Data to examine
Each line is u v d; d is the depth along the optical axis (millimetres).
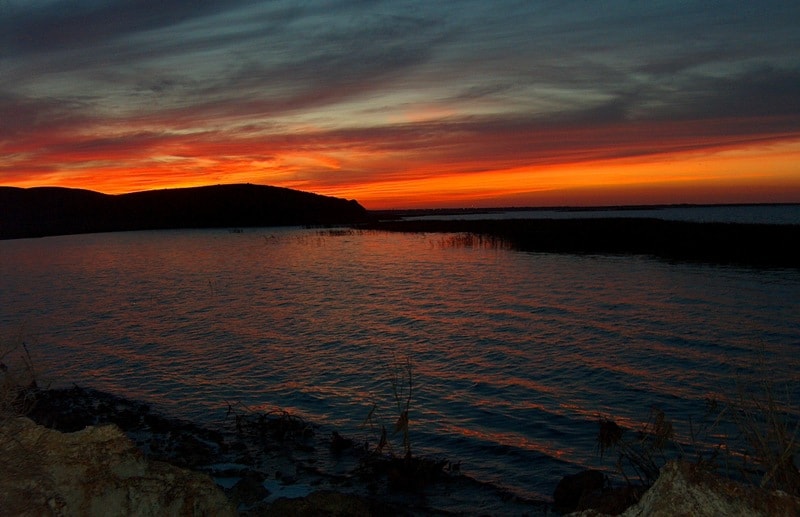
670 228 63344
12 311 32812
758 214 188125
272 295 37031
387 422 14562
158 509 4992
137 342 24297
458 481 11266
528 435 13539
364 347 22484
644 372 18250
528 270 45594
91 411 15820
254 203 171500
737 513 3727
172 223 154875
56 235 132125
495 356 20672
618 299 31531
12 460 4496
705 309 28156
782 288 33375
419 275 45312
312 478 11516
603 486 10227
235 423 14773
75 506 4613
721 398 15461
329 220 167000
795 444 5023
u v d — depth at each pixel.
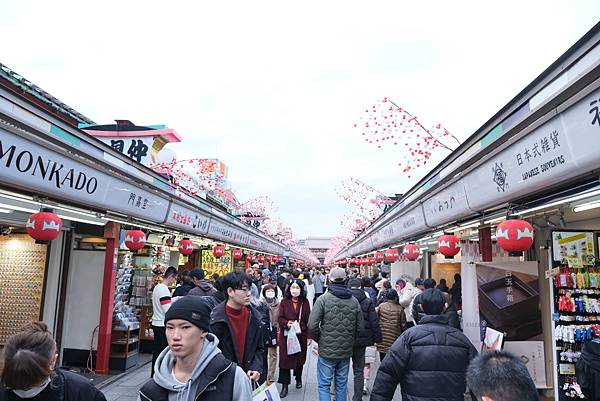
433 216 6.34
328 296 4.93
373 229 13.03
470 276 5.87
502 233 3.71
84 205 4.92
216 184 15.85
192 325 2.02
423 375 2.91
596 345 4.37
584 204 4.11
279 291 6.97
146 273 9.02
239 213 19.62
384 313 6.45
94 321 7.40
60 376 2.11
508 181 3.74
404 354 2.99
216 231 10.37
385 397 3.01
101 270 7.52
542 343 5.33
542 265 5.77
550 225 5.57
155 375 1.98
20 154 3.40
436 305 3.19
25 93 6.30
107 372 7.12
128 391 6.20
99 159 4.57
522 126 3.30
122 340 7.57
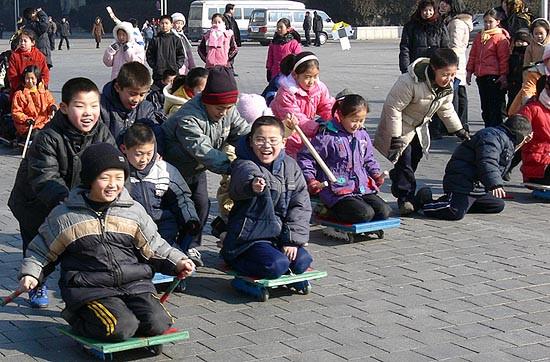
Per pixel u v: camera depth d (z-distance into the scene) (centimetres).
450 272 688
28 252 515
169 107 770
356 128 782
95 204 516
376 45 4497
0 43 5244
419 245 768
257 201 636
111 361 516
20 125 1245
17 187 603
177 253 532
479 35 1302
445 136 1380
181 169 689
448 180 865
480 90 1309
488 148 838
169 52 1445
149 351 530
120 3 7188
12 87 1285
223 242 648
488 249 754
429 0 1187
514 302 617
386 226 777
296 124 732
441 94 841
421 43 1199
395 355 520
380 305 613
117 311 505
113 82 653
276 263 615
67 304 516
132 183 634
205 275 689
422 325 572
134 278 525
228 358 518
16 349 538
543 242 776
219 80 651
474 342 541
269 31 4466
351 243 775
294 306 614
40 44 1684
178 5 6800
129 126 652
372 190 801
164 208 653
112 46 1351
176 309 609
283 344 541
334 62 3105
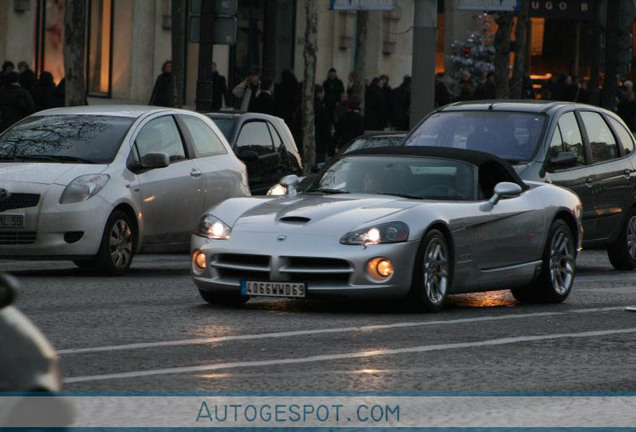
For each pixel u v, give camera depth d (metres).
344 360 21.97
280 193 42.75
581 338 25.48
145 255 45.53
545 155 39.38
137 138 38.44
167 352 22.42
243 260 28.67
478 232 30.30
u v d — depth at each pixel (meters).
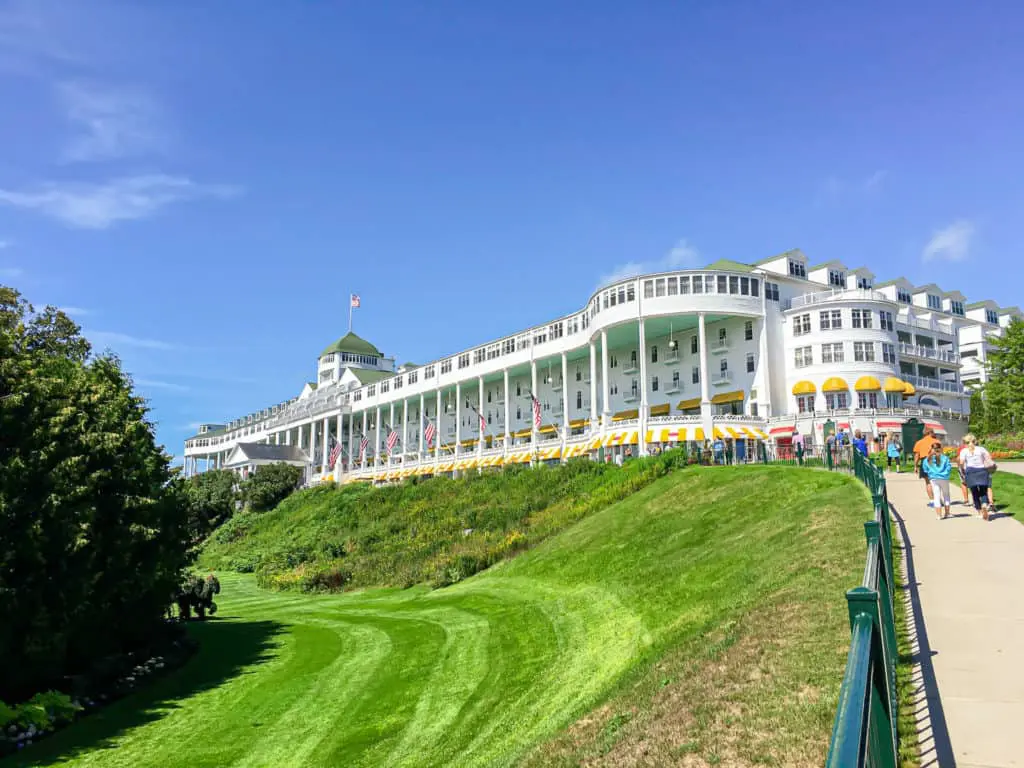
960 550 14.49
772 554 18.02
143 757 15.12
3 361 18.47
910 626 10.49
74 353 32.69
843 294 57.47
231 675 20.94
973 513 18.19
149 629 23.27
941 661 9.13
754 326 57.91
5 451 17.45
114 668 20.06
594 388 61.94
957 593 11.77
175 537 23.34
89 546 18.62
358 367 111.69
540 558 30.31
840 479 26.52
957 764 6.75
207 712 17.69
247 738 15.80
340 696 17.92
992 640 9.66
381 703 16.95
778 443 49.75
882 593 8.22
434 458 81.44
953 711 7.80
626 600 20.38
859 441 30.73
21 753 15.49
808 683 9.02
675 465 39.31
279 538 58.38
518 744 12.56
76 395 20.47
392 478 83.25
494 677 17.36
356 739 14.98
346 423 110.56
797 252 64.25
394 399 92.50
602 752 9.24
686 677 10.83
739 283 57.03
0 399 17.59
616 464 46.53
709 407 54.31
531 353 71.75
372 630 25.25
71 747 15.78
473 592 28.89
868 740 4.89
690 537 24.86
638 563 24.14
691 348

What you should do
Nothing but the lines from the start of the records above through the line with "107 372 7.12" should be retyped, each exactly as written; leave out all pictures.

Answer box
Each line is u v d; d is the depth along the optical axis (millimetres).
670 228 63344
12 311 32812
758 214 188125
272 295 37031
387 422 14562
158 509 4992
137 342 24297
458 481 11266
528 435 13539
364 347 22484
644 372 18250
528 270 45594
91 411 15820
254 203 171500
737 513 3727
172 223 154875
56 235 132125
495 356 20672
618 299 31531
12 460 4496
705 309 28156
782 288 33375
419 275 45312
312 478 11516
603 486 10227
235 423 14773
75 506 4613
721 398 15461
329 220 167000
795 444 5023
u v d — depth at each pixel.
433 216 6.34
328 296 4.93
373 229 13.03
470 276 5.87
502 233 3.71
84 205 4.92
216 184 15.85
192 325 2.02
423 375 2.91
596 345 4.37
584 204 4.11
279 291 6.97
146 273 9.02
239 213 19.62
384 313 6.45
94 321 7.40
60 376 2.11
508 181 3.74
404 354 2.99
216 231 10.37
385 397 3.01
101 270 7.52
542 343 5.33
542 265 5.77
550 225 5.57
155 375 1.98
20 154 3.40
436 305 3.19
25 93 6.30
107 372 7.12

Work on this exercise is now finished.